As an adult, she published some poetry, moved to England, and published her diary there. Although suffering from schizophrenia, she met French aristocracy, traveled across India, wrote a book about the Kingdom of Udaipur, visited Rome and Vienna, lived in a convent and then – dropped by the very people who had lifted her up – became a ward of the City of London where, during WWII, she scavenged books from bombed out buildings. She was eventually found to be unable to care for herself and was sent to live in a mental institution.
Which is where she was when Benjamin Holt found a copy of her book and became entranced with her story.
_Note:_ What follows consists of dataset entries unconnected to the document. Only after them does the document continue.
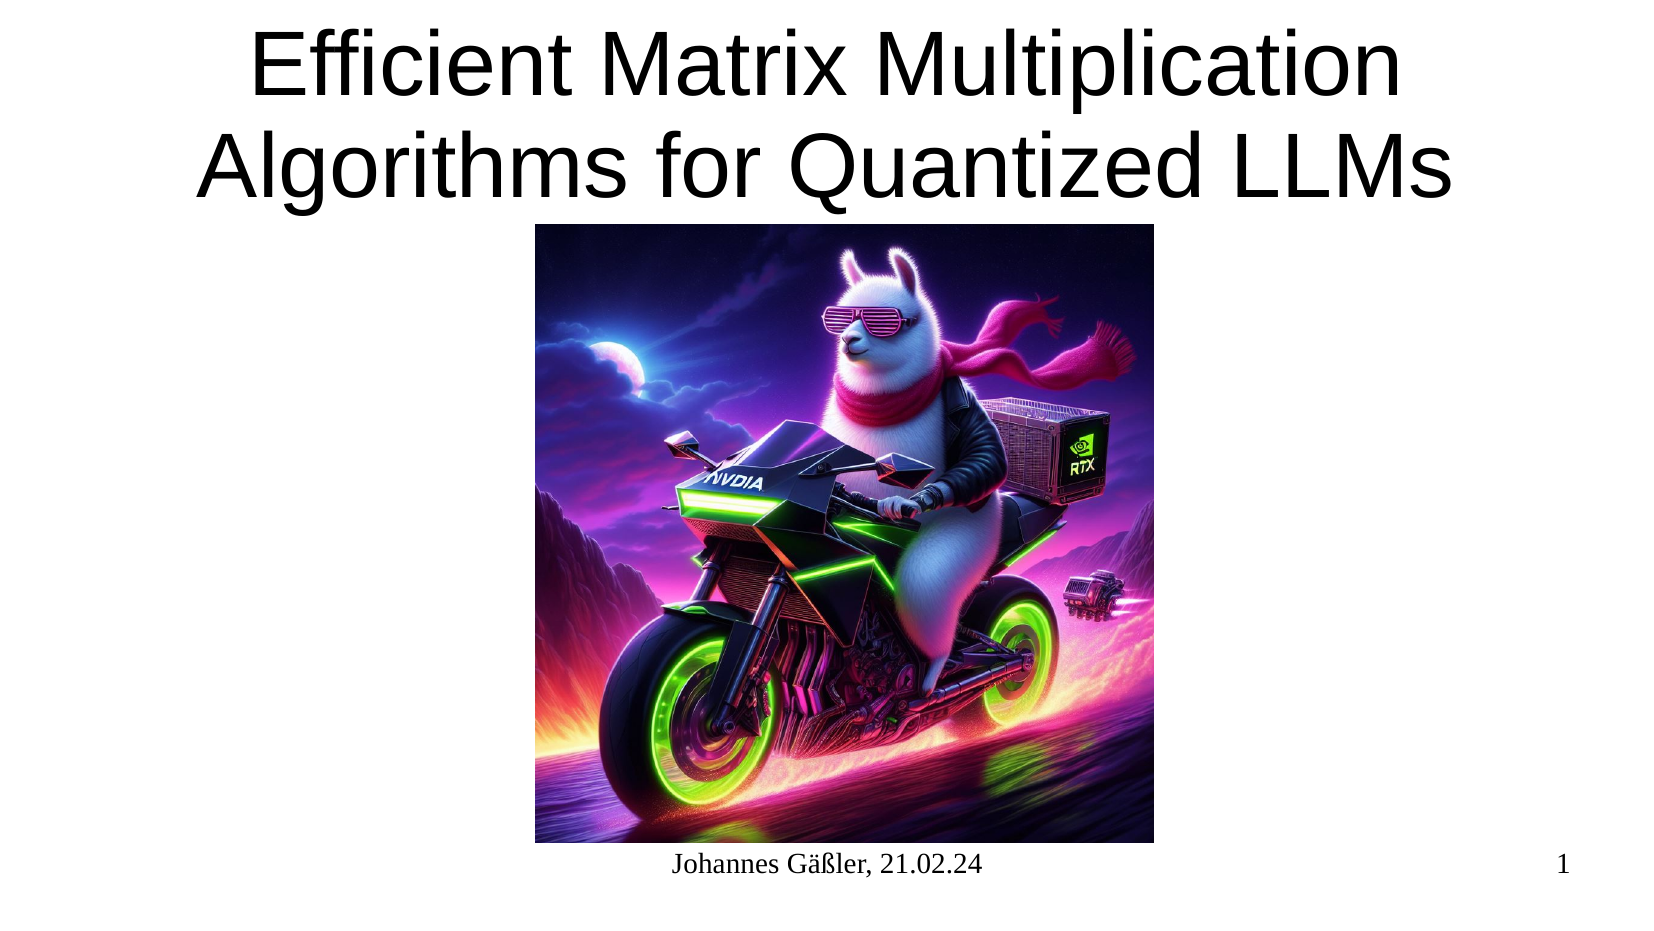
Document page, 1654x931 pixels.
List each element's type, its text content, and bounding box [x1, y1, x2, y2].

picture [535, 224, 1154, 843]
title Efficient Matrix Multiplication Algorithms for Quantized LLMs [82, 12, 1571, 218]
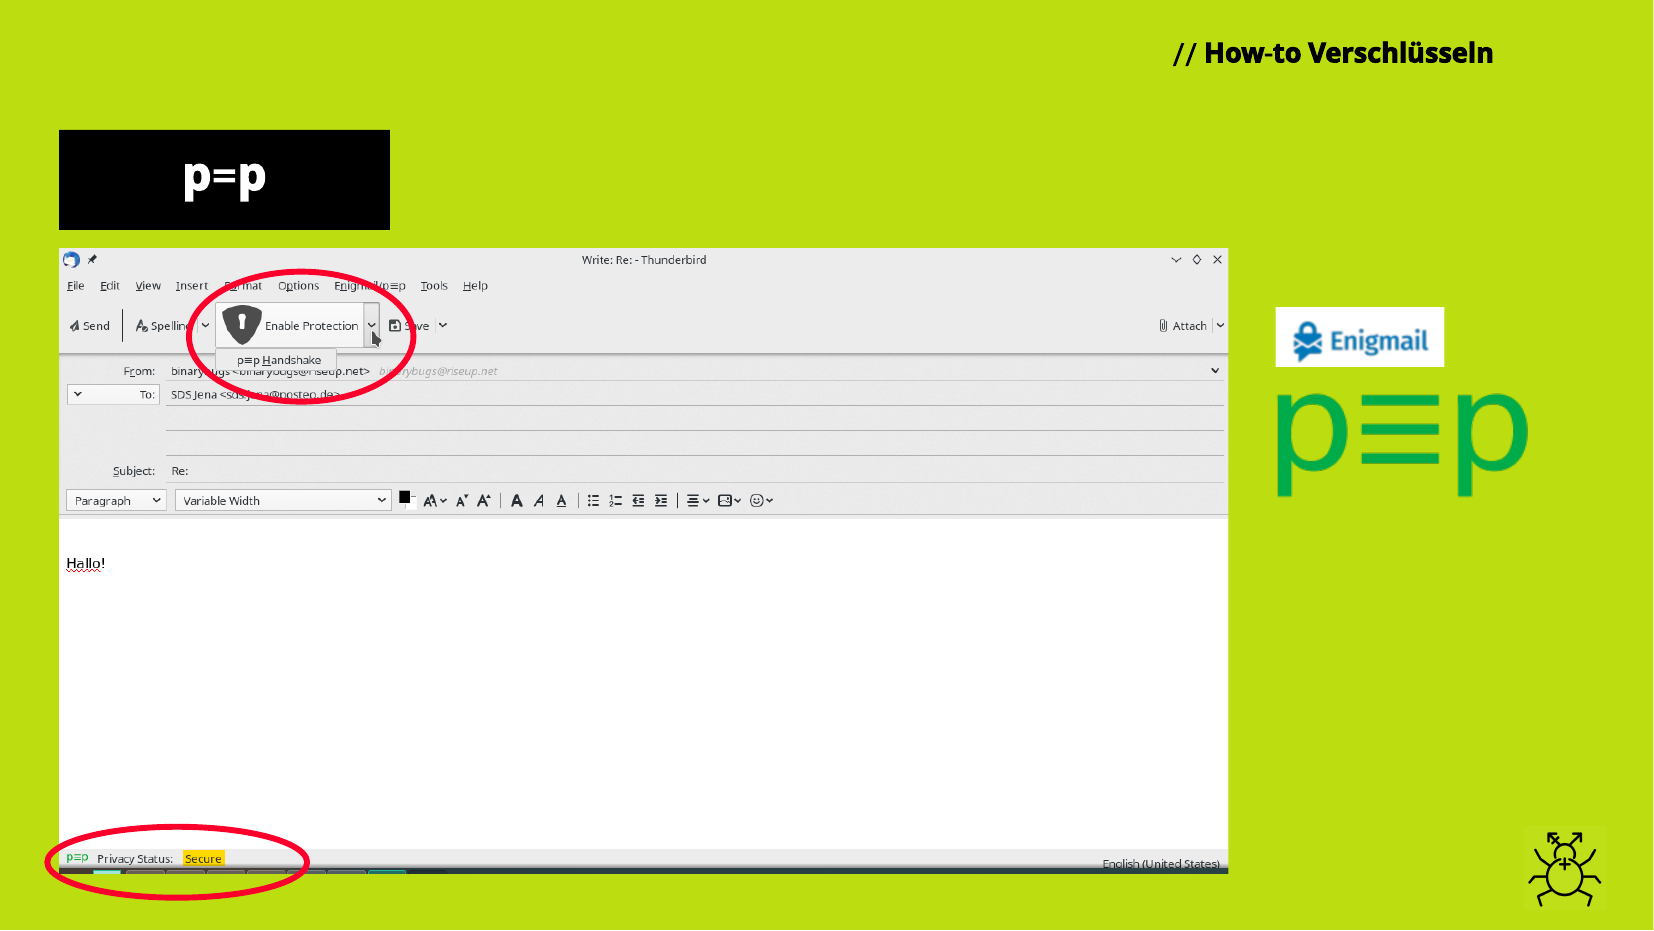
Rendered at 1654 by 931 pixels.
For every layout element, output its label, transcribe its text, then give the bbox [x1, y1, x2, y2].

picture [1523, 826, 1607, 910]
title p=p [59, 129, 390, 230]
picture [59, 248, 1229, 874]
text_box // How-to Verschlüsseln [1157, 24, 1630, 83]
picture [1275, 307, 1445, 367]
picture [59, 830, 303, 874]
picture [1272, 389, 1536, 508]
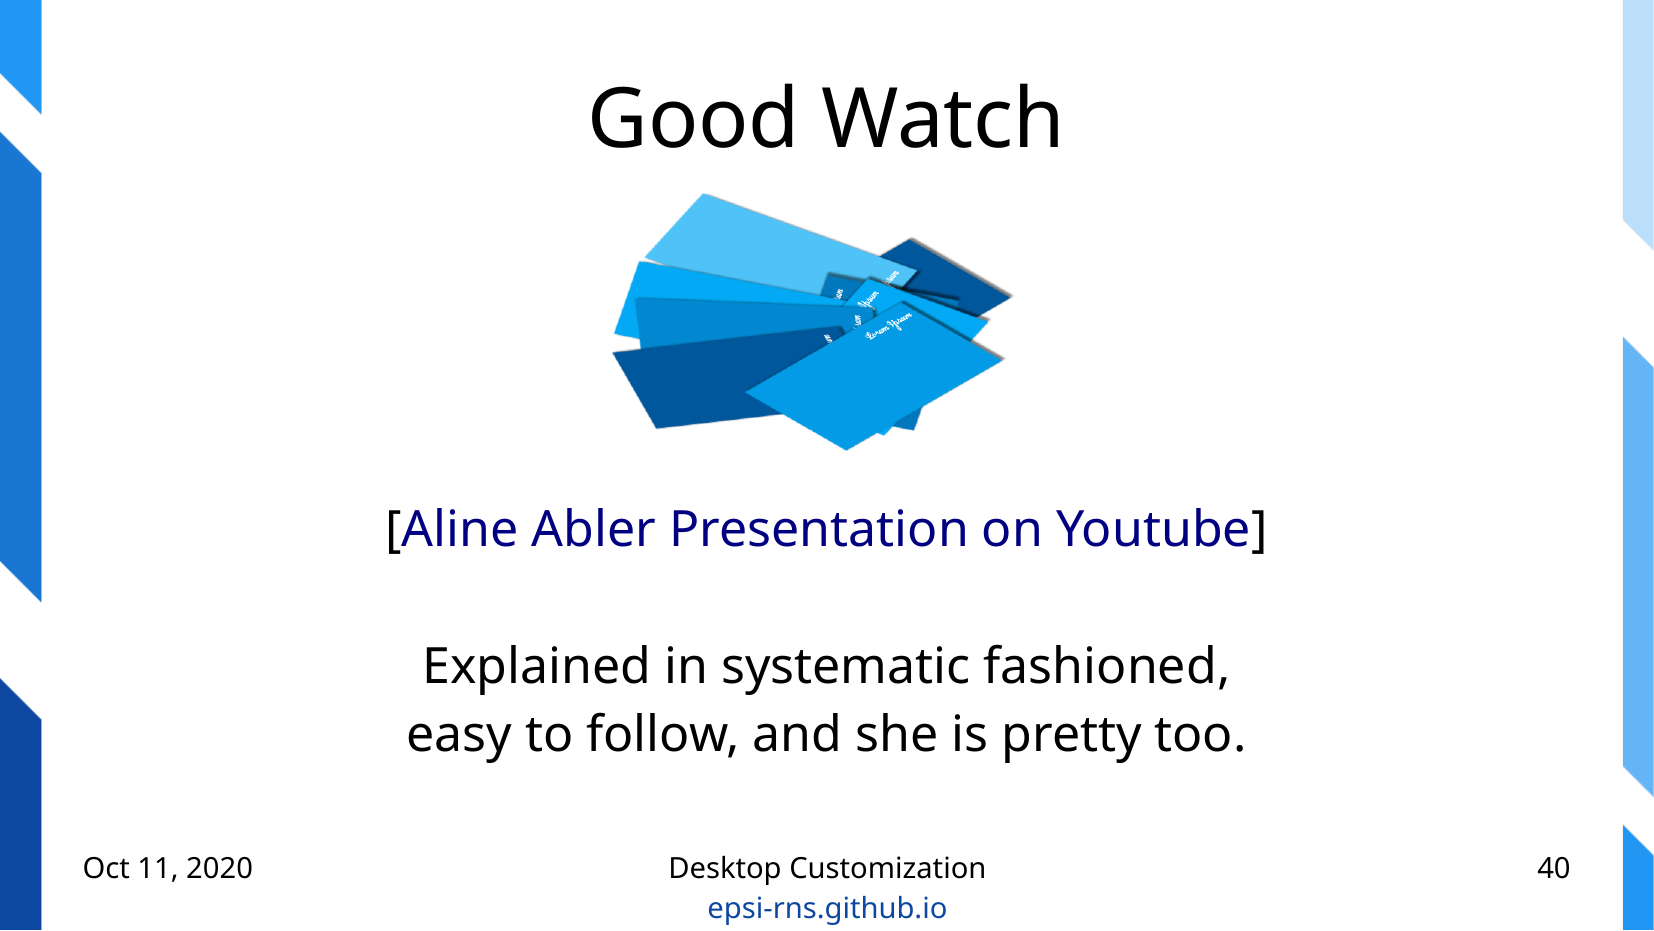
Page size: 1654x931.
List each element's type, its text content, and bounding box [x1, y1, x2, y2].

In my mind, the story of her life is far more interesting than the story of her diary itself, with its quaint syntax and precocious thoughts. At the time, such things were popular – think about the first book of Anne of Green Gables, where Anne imagines that the blossoming tree outside her window is a bridal veil and gives even the simplest stream a majeloquent title – those were my least favorite parts. Or consider Arthur Conan Doyle, father of the sophisticated and skeptical Sherlock Holmes, being swept away in a belief of fairies because two girls (old enough to know better) cut out drawings of pixies and photographed themselves with the cut outs.
Perhaps I am too much of a Marilla. I want to believe. I like the idea of elves and pixies and little girls who can talk to animals. But extraordinary claims require extraordinary proof.
And I was just not into this book as much as my mother was.